Even working families have had a hard time keeping their housing. Ricky Rowles and Elizabeth Rodriguez just spent 10 days in a homeless shelter with their five children after losing their apartment.
"We were paying $1,350 for our last place and we couldn't afford it, and so we moved to his mother's," Rodriguez said. "And they're older, and we've been there for a year, and they just said, 'We can't take all the kids.'"
Richard Amos was able to find the family a four-bedroom house in northeast Minneapolis on short notice. It's been a while since someone has lived in the house. It needs work and the grass is more than a foot tall. But it looks good to Rowles.
"We would have never found this on our own if we were looking," said Rowles. "Bad credit and stuff like that."
Still, they will have to come up with $1,000 a month to rent this house.
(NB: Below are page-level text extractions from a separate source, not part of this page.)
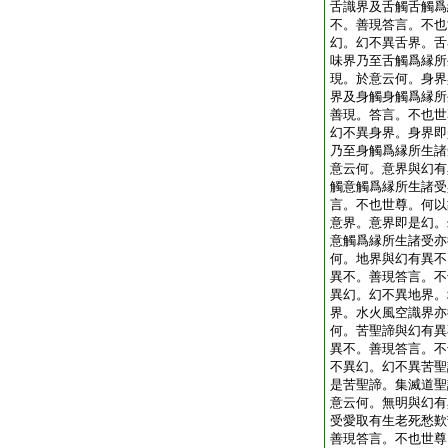
舌識界及舌觸舌觸爲
不。善現答言。不也
幻。幻不異舌界。舌
味界乃至舌觸爲縁所
現。於意云何。身界
界及身觸身觸爲縁所
善現。答言。不也世
幻不異身界。身界即
乃至身觸爲縁所生諸
意云何。意界與幻有
觸意觸爲縁所生諸受
言。不也世尊。何以
意界。意界即是幻。
意觸爲縁所生諸受亦
何。地界與幻有異不
異不。善現答言。不
異幻。幻不異地界。
界。水火風空識界亦
何。苦聖諦與幻有異
異不。善現答言。不
不異幻。幻不異苦聖
是苦聖諦。集滅道聖
意云何。無明與幻有
受愛取有生老死愁歎
善現答言。不也世尊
St. Stephen's Housing Services will help them for a few months, but after that they're on their own. Rodriguez is hoping to find a better paying job, while Rowles is still looking for work.
Minnesota Housing Finance Commissioner Tim Marx is heading up the governor's homeless plan. He agrees that affordable housing is still a very big concern.
"One of the things we are seeing in some areas is some of the larger families," said Marx. "And that's a particular challenge to provide good housing for the larger families who need larger units or larger homes, to provide decent housing."
But Marx said Minnesota already spends more than $1 billion on affordable housing programs each biennium, and has one of the nation's lowest percentages of households facing critical housing needs. In contrast, he thinks long-term homelessness hasn't gotten the attention it deserves. Still, he's sensitive to concerns that the state might raid one program to pay for another.
"We don't want to make the overall homeless situation worse by this effort, and we have to -- I think -- be very careful about that as we proceed," said Marx.
Ideally the state won't be tackling this problem alone. The governor has asked for help from the federal government, local officials, foundations and non-profits. And even though Minnesota lawmakers didn't give Pawlenty his $20 million request this session for the first phase of his proposal, the administration is confident it'll have better luck next year.
In the meantime, the plan to end long-term homelessness is moving ahead with 59 apartments already in the works.